**PROBLEM STATEMENT:**
Any image found in the entries is to be skipped; the rest is returned word for word.
-- -- --
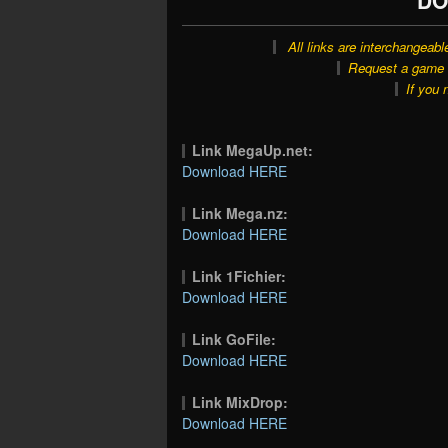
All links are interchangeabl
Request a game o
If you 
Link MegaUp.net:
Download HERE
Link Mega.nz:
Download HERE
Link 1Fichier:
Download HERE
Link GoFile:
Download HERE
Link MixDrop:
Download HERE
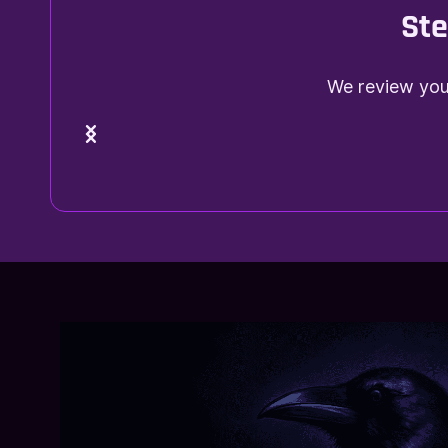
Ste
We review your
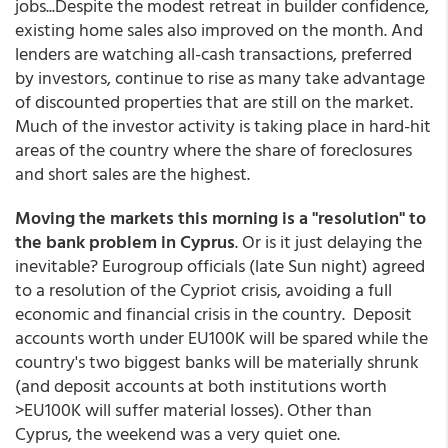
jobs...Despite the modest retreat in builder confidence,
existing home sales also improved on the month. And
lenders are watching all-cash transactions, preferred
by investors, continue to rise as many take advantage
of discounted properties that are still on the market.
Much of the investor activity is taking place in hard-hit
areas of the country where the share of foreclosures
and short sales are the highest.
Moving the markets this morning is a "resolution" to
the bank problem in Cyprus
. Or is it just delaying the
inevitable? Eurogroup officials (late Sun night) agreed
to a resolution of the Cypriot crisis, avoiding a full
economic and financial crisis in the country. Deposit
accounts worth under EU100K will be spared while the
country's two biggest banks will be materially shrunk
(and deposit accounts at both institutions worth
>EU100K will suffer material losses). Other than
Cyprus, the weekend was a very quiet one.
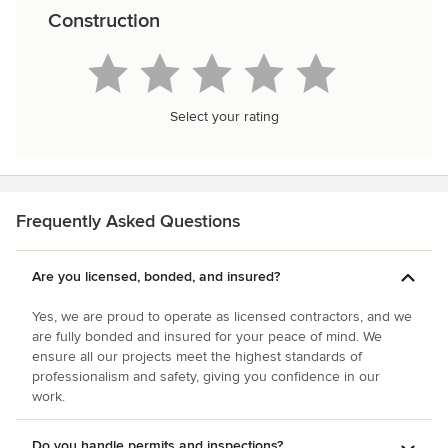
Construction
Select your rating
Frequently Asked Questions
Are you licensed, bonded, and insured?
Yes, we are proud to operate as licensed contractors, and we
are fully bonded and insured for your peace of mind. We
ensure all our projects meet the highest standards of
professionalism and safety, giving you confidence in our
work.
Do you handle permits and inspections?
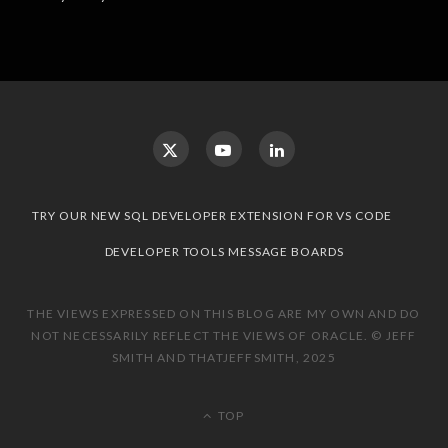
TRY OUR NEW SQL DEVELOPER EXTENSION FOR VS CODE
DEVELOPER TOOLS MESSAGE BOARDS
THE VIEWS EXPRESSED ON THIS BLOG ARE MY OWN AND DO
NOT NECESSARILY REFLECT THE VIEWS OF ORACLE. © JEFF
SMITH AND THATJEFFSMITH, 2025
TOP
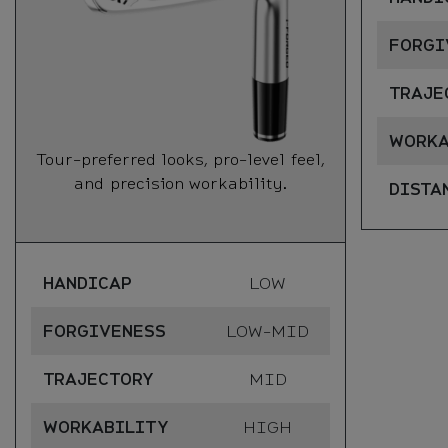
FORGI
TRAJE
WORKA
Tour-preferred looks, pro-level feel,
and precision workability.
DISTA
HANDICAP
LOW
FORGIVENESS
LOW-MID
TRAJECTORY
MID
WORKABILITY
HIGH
-- -- --
**SOLUTION:**
All links are interchangeabl
Request a game o
If you 
Link MegaUp.net:
Download HERE
Link Mega.nz:
Download HERE
Link 1Fichier:
Download HERE
Link GoFile:
Download HERE
Link MixDrop:
Download HERE
Ste
We review your
jobs...Despite the modest retreat in builder confidence,
existing home sales also improved on the month. And
lenders are watching all-cash transactions, preferred
by investors, continue to rise as many take advantage
of discounted properties that are still on the market.
Much of the investor activity is taking place in hard-hit
areas of the country where the share of foreclosures
and short sales are the highest.
Moving the markets this morning is a "resolution" to
the bank problem in Cyprus
. Or is it just delaying the
inevitable? Eurogroup officials (late Sun night) agreed
to a resolution of the Cypriot crisis, avoiding a full
economic and financial crisis in the country. Deposit
accounts worth under EU100K will be spared while the
country's two biggest banks will be materially shrunk
(and deposit accounts at both institutions worth
>EU100K will suffer material losses). Other than
Cyprus, the weekend was a very quiet one.
Construction
Select your rating
Frequently Asked Questions
Are you licensed, bonded, and insured?
Yes, we are proud to operate as licensed contractors, and we
are fully bonded and insured for your peace of mind. We
ensure all our projects meet the highest standards of
professionalism and safety, giving you confidence in our
work.
Do you handle permits and inspections?
TRY OUR NEW SQL DEVELOPER EXTENSION FOR VS CODE
DEVELOPER TOOLS MESSAGE BOARDS
THE VIEWS EXPRESSED ON THIS BLOG ARE MY OWN AND DO
NOT NECESSARILY REFLECT THE VIEWS OF ORACLE. © JEFF
SMITH AND THATJEFFSMITH, 2025
TOP
FORGI
TRAJE
WORKA
Tour-preferred looks, pro-level feel,
and precision workability.
DISTA
HANDICAP
LOW
FORGIVENESS
LOW-MID
TRAJECTORY
MID
WORKABILITY
HIGH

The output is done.